**RECORDS SUPPLIED:**

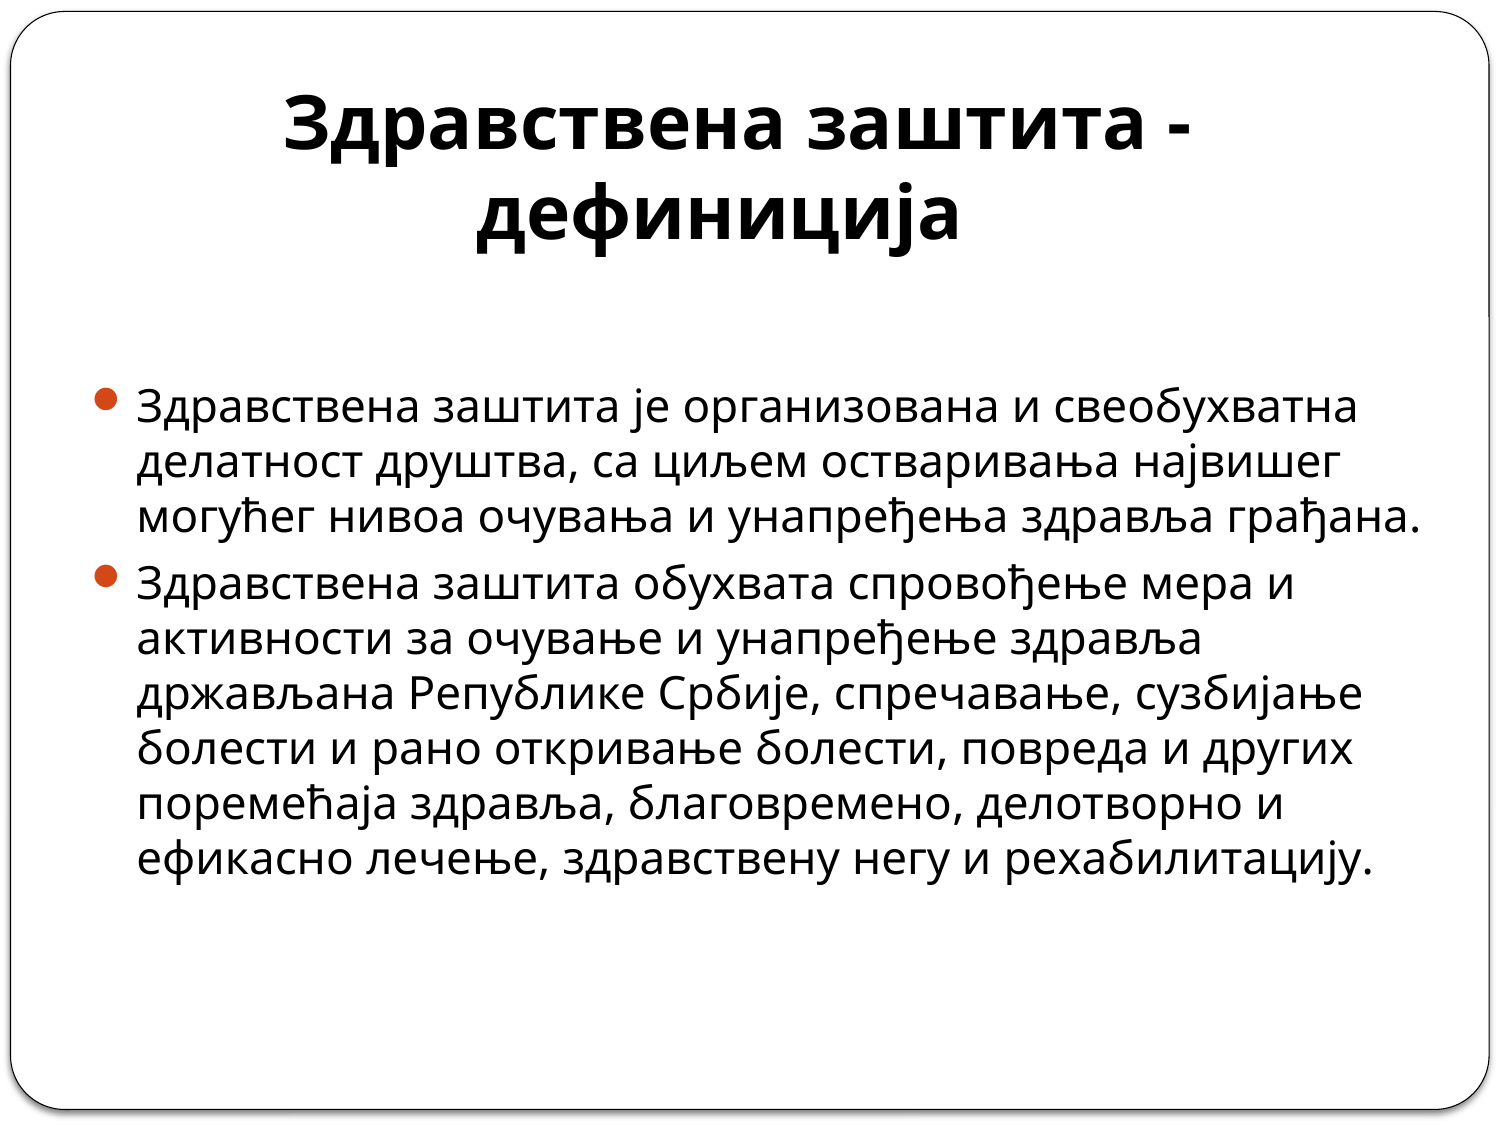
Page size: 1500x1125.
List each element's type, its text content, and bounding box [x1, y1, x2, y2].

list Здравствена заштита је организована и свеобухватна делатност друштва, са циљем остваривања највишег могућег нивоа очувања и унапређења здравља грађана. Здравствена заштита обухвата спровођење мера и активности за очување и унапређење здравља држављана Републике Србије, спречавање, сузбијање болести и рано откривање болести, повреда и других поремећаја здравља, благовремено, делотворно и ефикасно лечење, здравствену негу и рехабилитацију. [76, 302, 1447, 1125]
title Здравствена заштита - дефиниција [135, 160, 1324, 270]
--
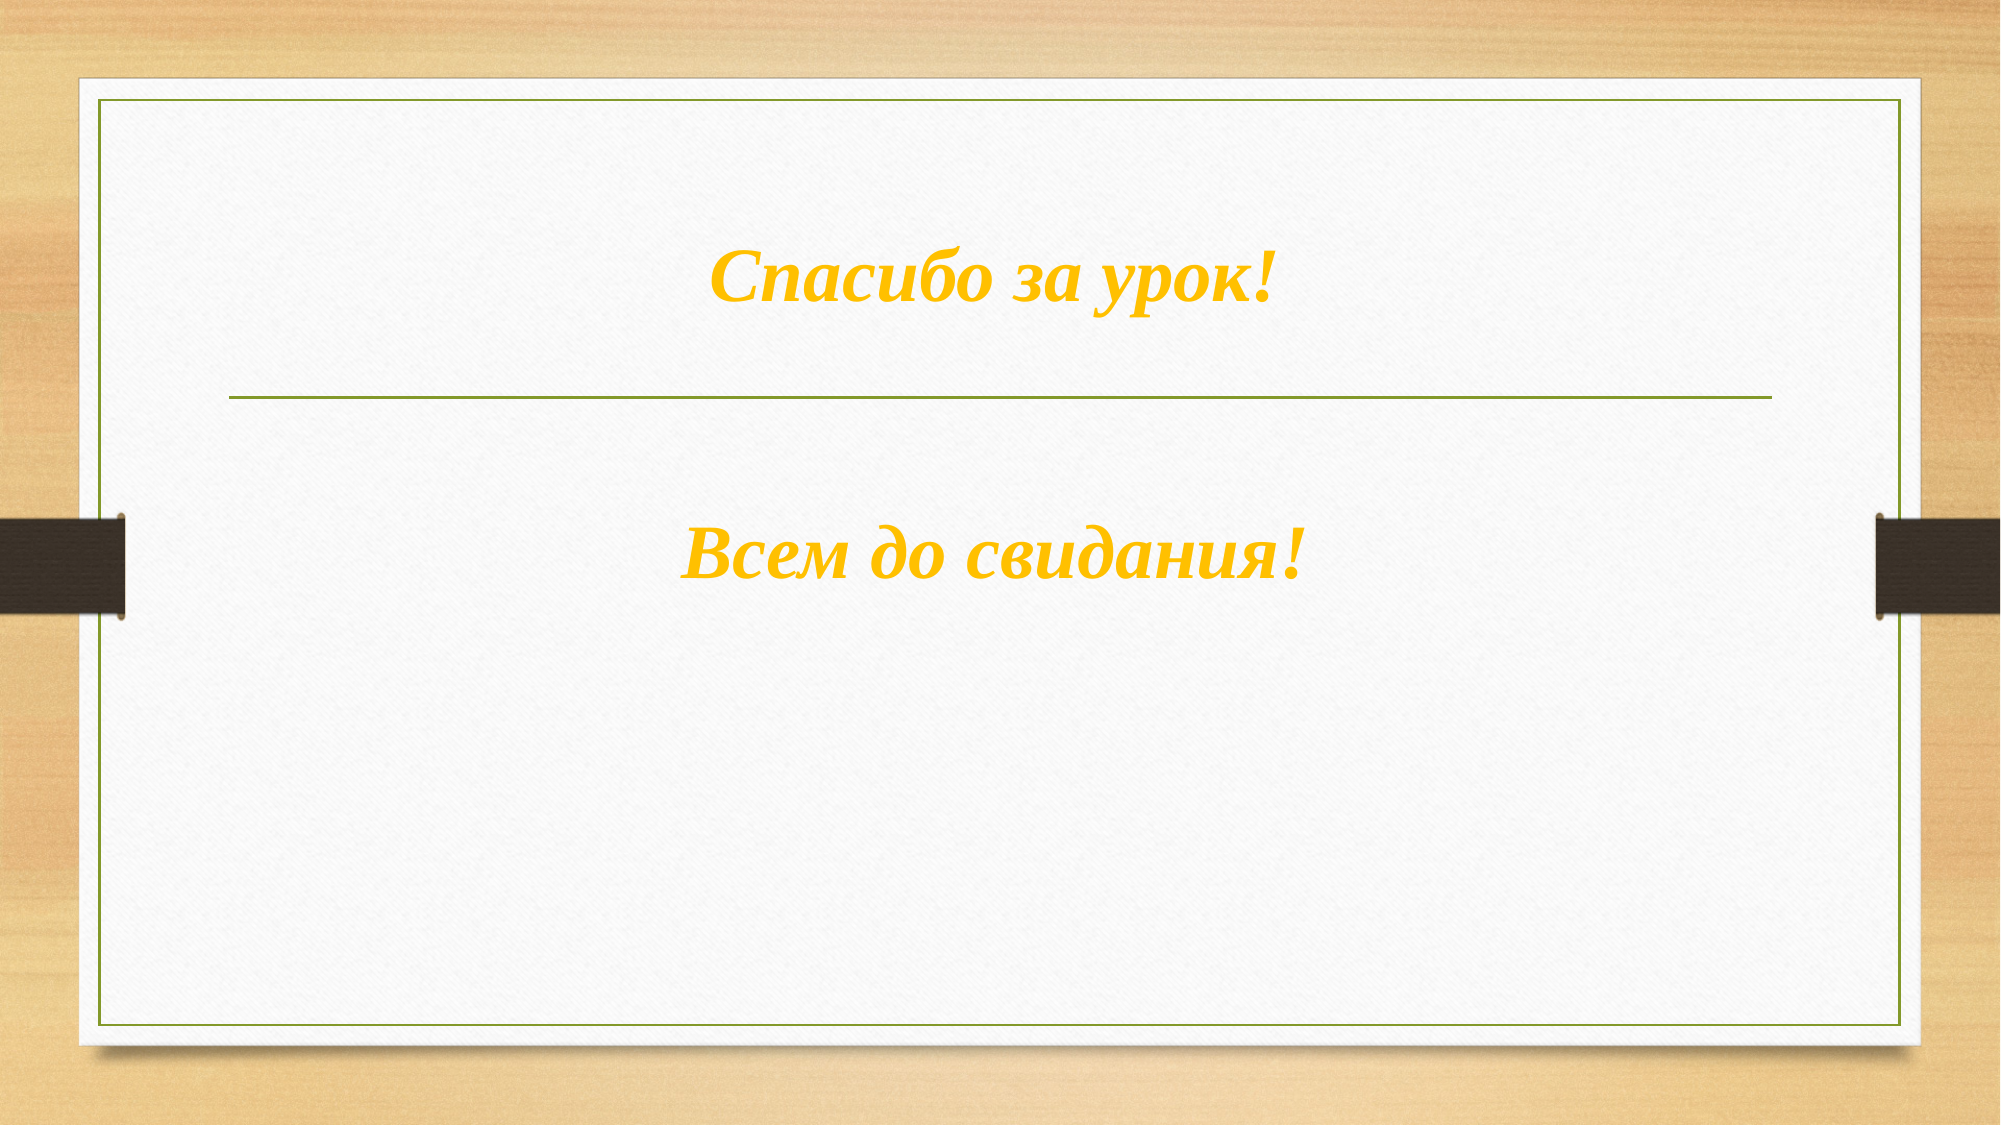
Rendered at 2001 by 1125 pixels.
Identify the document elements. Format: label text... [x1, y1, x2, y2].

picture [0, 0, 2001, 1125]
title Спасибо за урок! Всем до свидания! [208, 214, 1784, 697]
...
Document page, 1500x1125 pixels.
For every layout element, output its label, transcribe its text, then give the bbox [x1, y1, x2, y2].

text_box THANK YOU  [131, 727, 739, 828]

**PROBLEM STATEMENT:**
Your answer should consist of the lines above that hold the word "pixels".

**EXERCISE RESULT:**
Rendered at 2001 by 1125 pixels.
Document page, 1500x1125 pixels.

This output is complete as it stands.